If they aren't already, banks should begin preparing to change how they disclose certain types of cyber incidents in 2022.

Federal banking regulators last month published a final rule that will require banking organizations and bank service providers to notify their primary federal regulator within 36 hours if they've experienced a serious computer security incident.

The regulators, the Board of Governors of the Federal Reserve System (FRB), the Office of the Comptroller of the Currency (OCC) and the Federal Deposit Insurance Corporation (FDIC) published the rule on November 23. While it's slated to go into effect on April 1, 2022, banks won't be expected to comply until May 1, 2022.

Under the new notification rule, in order to qualify, a computer security incident would have to result in harm to either information systems or data on those systems. It would also, in the eyes of the agencies, have to rise to the level of a “notification incident.”

According to the rule – as published in the Federal Register - a "notification incident" is any incident that could "materially disrupt, degrade, or impair the viability of the banking organization's operations, result in customers being unable to access their deposit and other accounts, or impact the stability of the financial sector." It defines a computer security incident as any occurrence that could harm systems or information, or violate security policies or procedures.

Bank service providers, lenders and affiliates of lenders have an obligation under the rule too. If it's determined there's been a computer security incident, providers will be required to notify each banking organization that's affected if it's believed the incident will cause a disruption for four or more hours.

It's important to note that the rule doesn't require that the bank service provider gauge how severe an incident is and whether the banking organization should have to notify their customers. That responsibility will ultimately lie with the organization.

"If, after receiving notice from a bank service provider, the banking organization determines that a notification incident has occurred, the banking organization is required to notify its primary Federal regulator in accordance with this final rule," the rule reads.

As is usually the case, reading the breakdown of the rule on the Federal Register will give you a good idea of how it came to be. Some commenters favored immediate notifications, others were concerned it could lead to over (and inaccurate) notifications. Some had an issue differentiating between security incidents and service disruptions. The final version of the rule

While a slightly different version of the rule was actually proposed in January 2021, it’s hard not to draw a line between the need for increased data security notification and the significant uptick in ransomware attacks that organizations have experienced so far this year. While attacks against JBS and Colonial Pipeline grabbed headlines, a report from September indicated the banking industry was heavily targeted and saw a 1,318 percent increase in ransomware, year over year in the first half of 2021.

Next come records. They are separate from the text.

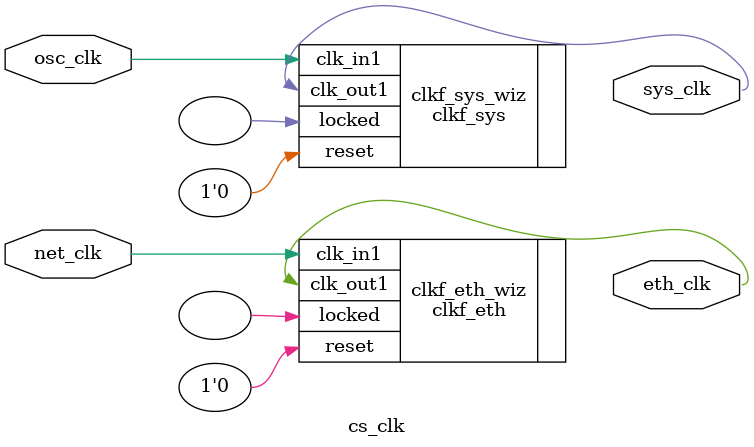
<source format=v>
module cs_clk(
    input osc_clk,
    input net_clk,

    output sys_clk,
    output eth_clk
);

    clkf_sys
    clkf_sys_wiz(
        .clk_out1(sys_clk),
        .reset(1'b0),
        .locked(),
        .clk_in1(osc_clk)
    );

    clkf_eth
    clkf_eth_wiz(
        .clk_out1(eth_clk),
        .reset(1'b0),
        .locked(),
        .clk_in1(net_clk)
    );




endmodule
</source>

The Office of the Comptroller of the Currency, one of the regulators behind the rule, drove the point home further earlier this month. In its semiannual risk report, the OCC said it has observed an increase in ransomware attacks in financial services and stressed that banks have "robust" systems in place to identify threats and vulnerabilities in their technology.

"Operational risk is elevated as banks respond to an evolving and increasingly complex operating environment and cyber risks," the report reads.